Dobrzyn Agnieszka, Dobrzyn Pawel, Miyazaki Makoto, Sampath Harini, Chu Kiki, Ntambi James M
Department of Biochemistry, University of Wisconsin-Madison, 53706, USA.
J Biol Chem. 2005 Jun 17;280(24):23356-62. doi: 10.1074/jbc.M502436200. Epub 2005 Apr 13.
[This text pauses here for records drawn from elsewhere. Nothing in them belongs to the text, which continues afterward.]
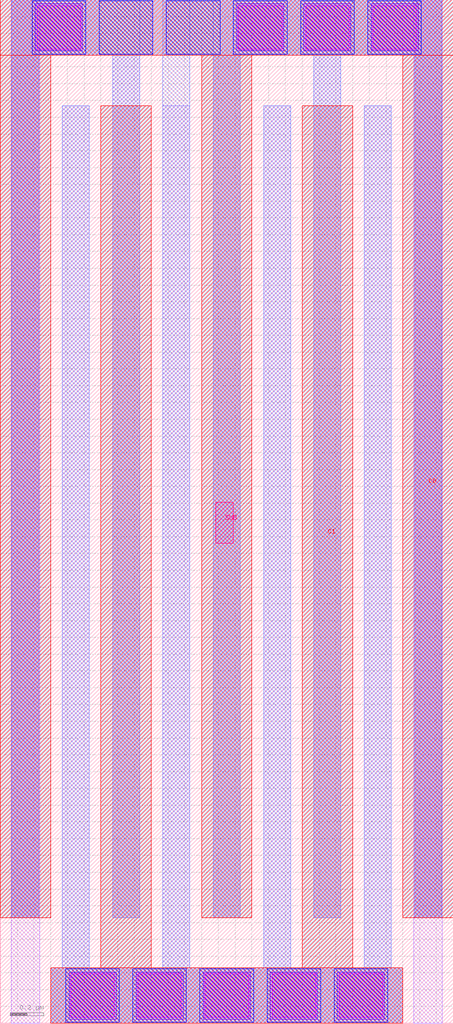
<source format=lef>
# Copyright 2020 The SkyWater PDK Authors
#
# Licensed under the Apache License, Version 2.0 (the "License");
# you may not use this file except in compliance with the License.
# You may obtain a copy of the License at
#
#     https://www.apache.org/licenses/LICENSE-2.0
#
# Unless required by applicable law or agreed to in writing, software
# distributed under the License is distributed on an "AS IS" BASIS,
# WITHOUT WARRANTIES OR CONDITIONS OF ANY KIND, either express or implied.
# See the License for the specific language governing permissions and
# limitations under the License.
#
# SPDX-License-Identifier: Apache-2.0

VERSION 5.7 ;
  NOWIREEXTENSIONATPIN ON ;
  DIVIDERCHAR "/" ;
  BUSBITCHARS "[]" ;
MACRO sky130_fd_pr__cap_vpp_02p7x06p1_m1m2m3m4_shieldl1_fingercap
  CLASS BLOCK ;
  FOREIGN sky130_fd_pr__cap_vpp_02p7x06p1_m1m2m3m4_shieldl1_fingercap ;
  ORIGIN  0.000000  0.000000 ;
  SIZE  2.700000 BY  6.100000 ;
  PIN C0
    PORT
      LAYER met4 ;
        RECT 0.000000 0.630000 0.300000 5.770000 ;
        RECT 0.000000 5.770000 2.700000 6.100000 ;
        RECT 1.200000 0.630000 1.500000 5.770000 ;
        RECT 2.400000 0.630000 2.700000 5.770000 ;
    END
  END C0
  PIN C1
    PORT
      LAYER met4 ;
        RECT 0.300000 0.000000 2.400000 0.330000 ;
        RECT 0.600000 0.330000 0.900000 5.470000 ;
        RECT 1.800000 0.330000 2.100000 5.470000 ;
    END
  END C1
  PIN SUB
    PORT
      LAYER pwell ;
        RECT 1.285000 2.860000 1.390000 3.105000 ;
    END
  END SUB
  OBS
    LAYER li1 ;
      RECT 0.065000 0.000000 0.235000 6.100000 ;
      RECT 2.465000 0.000000 2.635000 6.100000 ;
    LAYER met1 ;
      RECT 0.070000 0.630000 0.230000 5.770000 ;
      RECT 0.070000 5.770000 2.630000 6.100000 ;
      RECT 0.300000 0.000000 2.400000 0.330000 ;
      RECT 0.370000 0.330000 0.530000 5.470000 ;
      RECT 0.670000 0.630000 0.830000 5.770000 ;
      RECT 0.970000 0.330000 1.130000 5.470000 ;
      RECT 1.270000 0.630000 1.430000 5.770000 ;
      RECT 1.570000 0.330000 1.730000 5.470000 ;
      RECT 1.870000 0.630000 2.030000 5.770000 ;
      RECT 2.170000 0.330000 2.330000 5.470000 ;
      RECT 2.470000 0.630000 2.630000 5.770000 ;
    LAYER met2 ;
      RECT 0.070000 0.630000 0.230000 5.770000 ;
      RECT 0.070000 5.770000 0.830000 6.100000 ;
      RECT 0.300000 0.000000 2.400000 0.330000 ;
      RECT 0.370000 0.330000 0.530000 5.470000 ;
      RECT 0.670000 0.630000 0.830000 5.770000 ;
      RECT 0.970000 0.330000 1.130000 6.100000 ;
      RECT 1.270000 0.630000 1.430000 5.770000 ;
      RECT 1.270000 5.770000 2.630000 6.100000 ;
      RECT 1.570000 0.330000 1.730000 5.470000 ;
      RECT 1.870000 0.630000 2.030000 5.770000 ;
      RECT 2.170000 0.330000 2.330000 5.470000 ;
      RECT 2.470000 0.630000 2.630000 5.770000 ;
    LAYER met3 ;
      RECT 0.000000 0.630000 0.300000 5.770000 ;
      RECT 0.000000 5.770000 2.700000 6.100000 ;
      RECT 0.300000 0.000000 2.400000 0.330000 ;
      RECT 0.600000 0.330000 0.900000 5.470000 ;
      RECT 1.200000 0.630000 1.500000 5.770000 ;
      RECT 1.800000 0.330000 2.100000 5.470000 ;
      RECT 2.400000 0.630000 2.700000 5.770000 ;
    LAYER via ;
      RECT 0.220000 5.805000 0.480000 6.065000 ;
      RECT 0.420000 0.035000 0.680000 0.295000 ;
      RECT 0.820000 0.035000 1.080000 0.295000 ;
      RECT 1.220000 0.035000 1.480000 0.295000 ;
      RECT 1.420000 5.805000 1.680000 6.065000 ;
      RECT 1.620000 0.035000 1.880000 0.295000 ;
      RECT 1.820000 5.805000 2.080000 6.065000 ;
      RECT 2.020000 0.035000 2.280000 0.295000 ;
      RECT 2.220000 5.805000 2.480000 6.065000 ;
    LAYER via2 ;
      RECT 0.210000 5.795000 0.490000 6.075000 ;
      RECT 0.410000 0.025000 0.690000 0.305000 ;
      RECT 0.810000 0.025000 1.090000 0.305000 ;
      RECT 1.210000 0.025000 1.490000 0.305000 ;
      RECT 1.410000 5.795000 1.690000 6.075000 ;
      RECT 1.610000 0.025000 1.890000 0.305000 ;
      RECT 1.810000 5.795000 2.090000 6.075000 ;
      RECT 2.010000 0.025000 2.290000 0.305000 ;
      RECT 2.210000 5.795000 2.490000 6.075000 ;
    LAYER via3 ;
      RECT 0.190000 5.775000 0.510000 6.095000 ;
      RECT 0.390000 0.005000 0.710000 0.325000 ;
      RECT 0.590000 5.775000 0.910000 6.095000 ;
      RECT 0.790000 0.005000 1.110000 0.325000 ;
      RECT 0.990000 5.775000 1.310000 6.095000 ;
      RECT 1.190000 0.005000 1.510000 0.325000 ;
      RECT 1.390000 5.775000 1.710000 6.095000 ;
      RECT 1.590000 0.005000 1.910000 0.325000 ;
      RECT 1.790000 5.775000 2.110000 6.095000 ;
      RECT 1.990000 0.005000 2.310000 0.325000 ;
      RECT 2.190000 5.775000 2.510000 6.095000 ;
  END
END sky130_fd_pr__cap_vpp_02p7x06p1_m1m2m3m4_shieldl1_fingercap
END LIBRARY

</source>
Stearoyl-CoA desaturase (SCD) is the rate-limiting enzyme in monounsaturated fatty acid synthesis. Previously, we showed that Scd1 deficiency reduces liver triglyceride accumulation and considerably decreases synthesis of very low density lipoprotein and its secretion in both lean and obese mice. In the present study, we found that Scd1 deficiency significantly modulates hepatic glycerophospholipid profile. The content of phosphatidylcholine (PC) was increased by 40% and the activities of CTP:choline cytidylyltransferase (CCT), the rate-limiting enzyme in de novo PC synthesis, and choline phosphotransferase were increased by 64 and 53%, respectively, in liver of Scd1-/- mice. In contrast, the protein level of phosphatidylethanolamine N-methyltransferase, an enzyme involved in PC synthesis via methylation of phosphatidylethanolamine, was decreased by 80% in the liver of Scd1-/- mice. Membrane translocation of CCT is required for its activation. Immunoblot analyses demonstrated that twice as much CCTalpha was associated with plasma membrane in livers of Scd1-/- compared with wild type mice, suggesting that Scd1 mutation leads to an increase in CCT membrane affinity. The incorporation of [(3)H]glycerol into PC was increased by 2.5-fold in Scd1-/- primary hepatocytes compared with those of wild type mice. Furthermore, mitochondrial glycerol-3-phosphate acyltransferase activity was reduced by 42% in liver of Scd1-/- mice; however, the activities of microsomal glycerol-3-phosphate acyltransferase, diacylglycerol acyltransferase, and ethanolamine phosphotransferase were not affected by Scd1 mutation. Our study revealed that SCD1 deficiency specifically increases CCT activity by promoting its translocation into membrane and enhances PC biosynthesis in liver.
硬脂酰辅酶A去饱和酶(SCD)是单不饱和脂肪酸合成中的限速酶。此前,我们发现Scd1基因缺失可减少肝脏甘油三酯的积累,并显著降低瘦型和肥胖型小鼠极低密度脂蛋白的合成及其分泌。在本研究中,我们发现Scd1基因缺失可显著调节肝脏甘油磷脂谱。Scd1基因敲除小鼠肝脏中磷脂酰胆碱(PC)的含量增加了40%,从头合成PC的限速酶CTP:胆碱胞苷转移酶(CCT)的活性以及胆碱磷酸转移酶的活性分别增加了64%和53%。相比之下,通过磷脂酰乙醇胺甲基化参与PC合成的磷脂酰乙醇胺N-甲基转移酶的蛋白水平在Scd1基因敲除小鼠肝脏中降低了80%。CCT的激活需要其向膜的转位。免疫印迹分析表明,与野生型小鼠相比,Scd1基因敲除小鼠肝脏中与质膜相关的CCTα是野生型小鼠的两倍,这表明Scd1突变导致CCT对膜的亲和力增加。与野生型小鼠的原代肝细胞相比,Scd1基因敲除的原代肝细胞中[(3)H]甘油掺入PC的量增加了2.5倍。此外,Scd1基因敲除小鼠肝脏中线粒体甘油-3-磷酸酰基转移酶的活性降低了42%;然而,微粒体甘油-3-磷酸酰基转移酶、二酰基甘油酰基转移酶和乙醇胺磷酸转移酶的活性不受Scd1突变的影响。我们的研究表明,SCD1缺乏通过促进其向膜的转位特异性地增加CCT活性,并增强肝脏中PC的生物合成。